In 1848 Bonaparte returned to power in France. Not the Bonaparte, but his nephew, Prince Louis Bonaparte. (Napoleon’s brother was the King of Holland). Earlier in the year, after an uprising, King Louis-Philippe legged it for healthier climates, presumably one with less pitchforks and flaming torches. Largely over unemployment, months of mayhem and rebellion followed, only to but brutally suppressed by yet another Louis (General Louis-Eugene Cavaignac).
In a move typical of modern politics, from his safe seat in Britain, the exiled Louis, who was fluent in German, Spanish, French, English and Italian, had his name put in for by-elections and romped in with 5.5 million votes. Because he was beloved? No – because "Most of these knew little about politics and less about most of the candidates, but one thing they recognised was the name Napoleon". Having got his foot in the door, he campaigned for and won, becoming President of France. It should be noted that having got to the highest position in the land Napoleon III cemented it three years later by violating his oath and making himself dictator because he didn’t want to step down from power.
Britain’s longest established restaurant chain began this day in 1928 when Harry Ramsden started his chippy in a hut at Guiseley, near Bradford, West Yorkshire. The original hut still stands, while next to it is the companies main restaurant. Officially the largest and most famous fish and chip shop in the world, it seats 250 people at a time and serves nearly a million customers a year. It’s changed hands a few times and expanded a bit in the past 75 years or so and now Harry Ramsden’s has 28 fish’n’chip outlets across the UK.

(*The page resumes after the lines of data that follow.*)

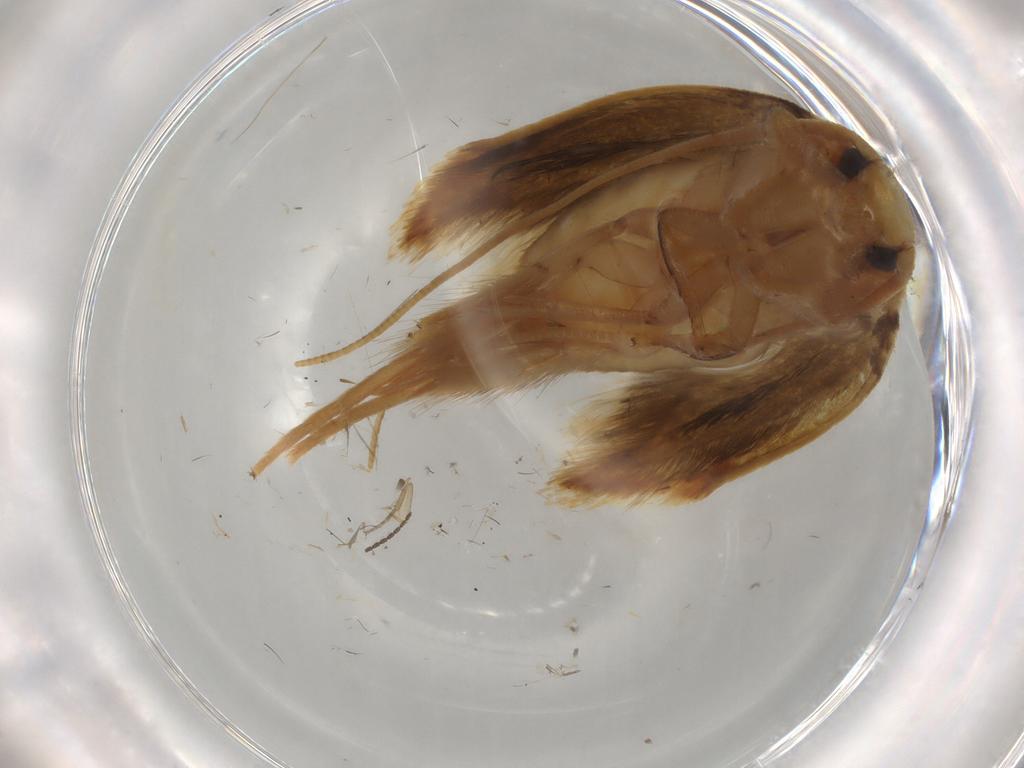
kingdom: Animalia
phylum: Arthropoda
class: Insecta
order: Lepidoptera
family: Tineidae
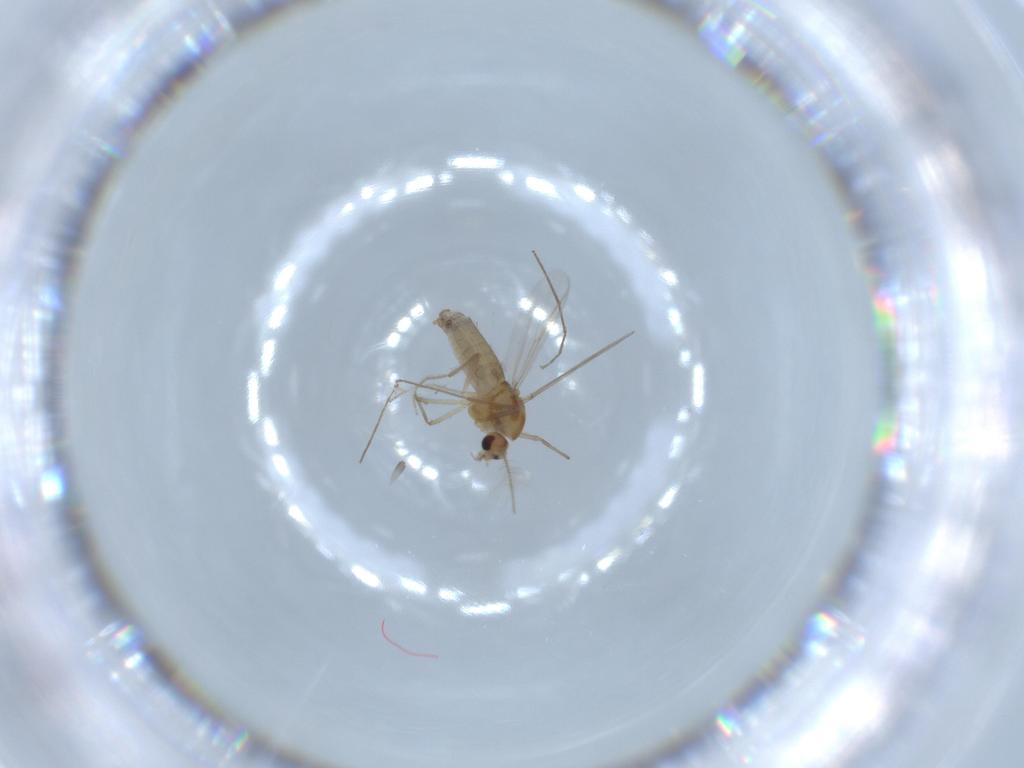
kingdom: Animalia
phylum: Arthropoda
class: Insecta
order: Diptera
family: Chironomidae
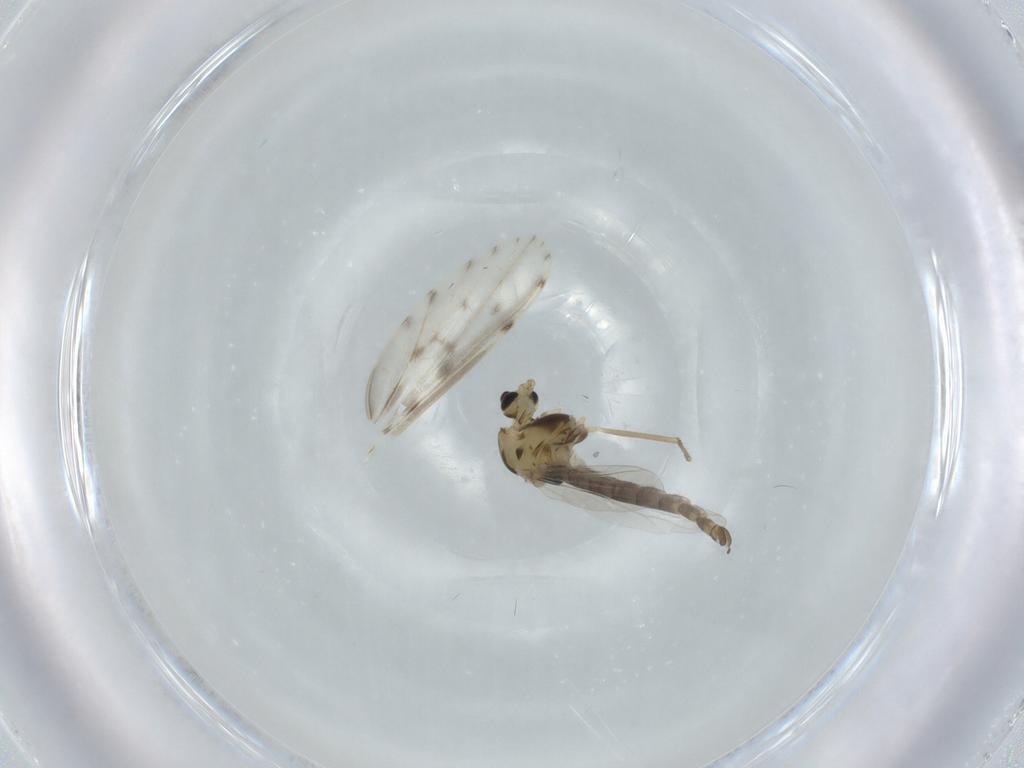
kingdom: Animalia
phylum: Arthropoda
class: Insecta
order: Diptera
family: Chironomidae
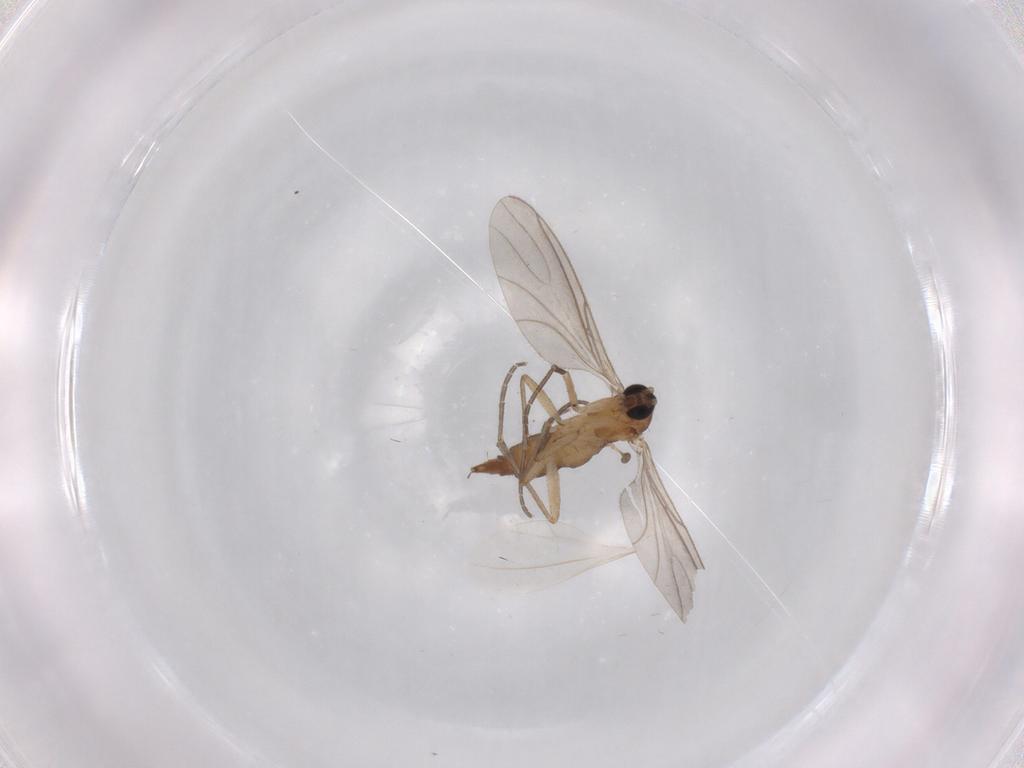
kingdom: Animalia
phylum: Arthropoda
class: Insecta
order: Diptera
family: Sciaridae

It was only as recently as 1955 that Cardiff was proclaimed the capital city of Wales, in a letter by the then Home Secretary Gwilym Lloyd George. Caernarfon, which was considered the earlier capital by some, also applied to become the Welsh capital, but failed in the bid. Before that, the nearest historic capital Wales could claim is the market town of Machynlleth which, in 1404, was the seat of Owain GlyndÅµr’s Welsh Parliament, but it has never been officially recognised as such.
In 1957 Elvis Presley was called up to join the US army.
Trending at this moment:
On Twitter is news of a roof cave-in last night during a performance of "The Curious Incident of the Dog in the Night-Time" at the Apollo Theatre, London. Fortunately no-one was killed, though a large number were reported injured, some seriously.
On a lighter note, #KobevsMessi went viral. Didn’t mean anything to me but it’s worth a mention. It’s a promotional video for Turkish Airlines and features two American sport stars, basketball player Kobe Bryant and footballer Lionel Messi trying to outdo each others selfie. When I looked at the Youtube clip earlier it had a staggering 132 million views!